━━ Study material

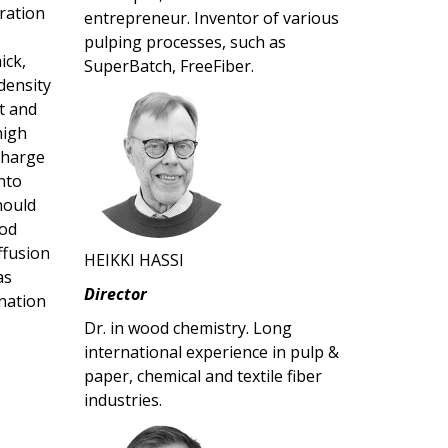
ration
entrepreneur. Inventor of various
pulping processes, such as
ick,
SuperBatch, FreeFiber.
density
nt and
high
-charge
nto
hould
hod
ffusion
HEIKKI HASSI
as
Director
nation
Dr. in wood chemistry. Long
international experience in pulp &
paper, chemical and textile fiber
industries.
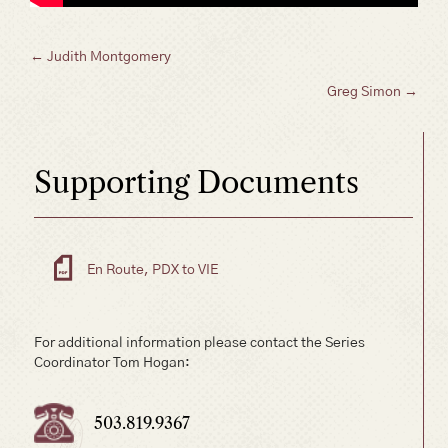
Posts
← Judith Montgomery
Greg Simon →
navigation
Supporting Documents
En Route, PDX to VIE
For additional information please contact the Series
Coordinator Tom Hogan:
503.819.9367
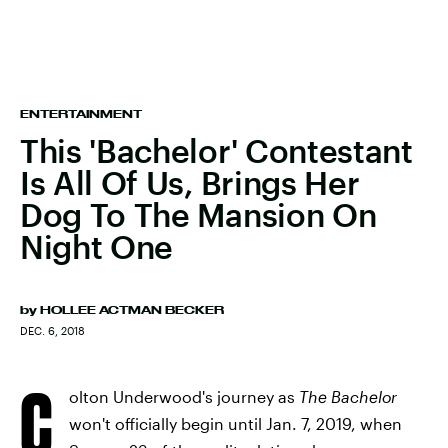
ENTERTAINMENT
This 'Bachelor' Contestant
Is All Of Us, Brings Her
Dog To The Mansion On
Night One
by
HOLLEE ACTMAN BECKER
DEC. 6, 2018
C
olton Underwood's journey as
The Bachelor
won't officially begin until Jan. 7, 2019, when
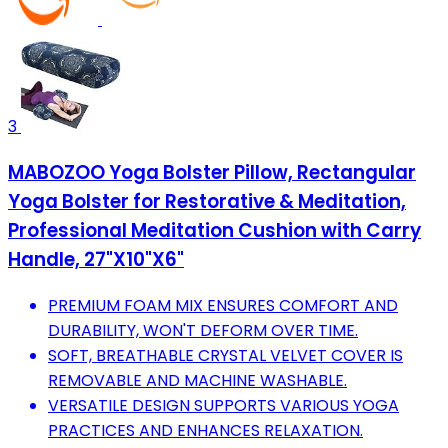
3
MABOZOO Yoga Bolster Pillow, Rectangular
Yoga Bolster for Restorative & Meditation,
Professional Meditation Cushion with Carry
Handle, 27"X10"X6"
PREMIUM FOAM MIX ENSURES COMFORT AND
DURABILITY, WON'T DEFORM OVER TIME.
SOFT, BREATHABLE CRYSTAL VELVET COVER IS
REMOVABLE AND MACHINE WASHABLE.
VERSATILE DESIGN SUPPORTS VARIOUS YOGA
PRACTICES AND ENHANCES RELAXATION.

━━━━

Transcribe every line of text in the records above exactly as it appears, keeping the original line breaks. Omit the picture markers.

ration
entrepreneur. Inventor of various
pulping processes, such as
ick,
SuperBatch, FreeFiber.
density
nt and
high
-charge
nto
hould
hod
ffusion
HEIKKI HASSI
as
Director
nation
Dr. in wood chemistry. Long
international experience in pulp &
paper, chemical and textile fiber
industries.
Posts
← Judith Montgomery
Greg Simon →
navigation
Supporting Documents
En Route, PDX to VIE
For additional information please contact the Series
Coordinator Tom Hogan:
503.819.9367
ENTERTAINMENT
This 'Bachelor' Contestant
Is All Of Us, Brings Her
Dog To The Mansion On
Night One
by
HOLLEE ACTMAN BECKER
DEC. 6, 2018
C
olton Underwood's journey as
The Bachelor
won't officially begin until Jan. 7, 2019, when
3
MABOZOO Yoga Bolster Pillow, Rectangular
Yoga Bolster for Restorative & Meditation,
Professional Meditation Cushion with Carry
Handle, 27"X10"X6"
PREMIUM FOAM MIX ENSURES COMFORT AND
DURABILITY, WON'T DEFORM OVER TIME.
SOFT, BREATHABLE CRYSTAL VELVET COVER IS
REMOVABLE AND MACHINE WASHABLE.
VERSATILE DESIGN SUPPORTS VARIOUS YOGA
PRACTICES AND ENHANCES RELAXATION.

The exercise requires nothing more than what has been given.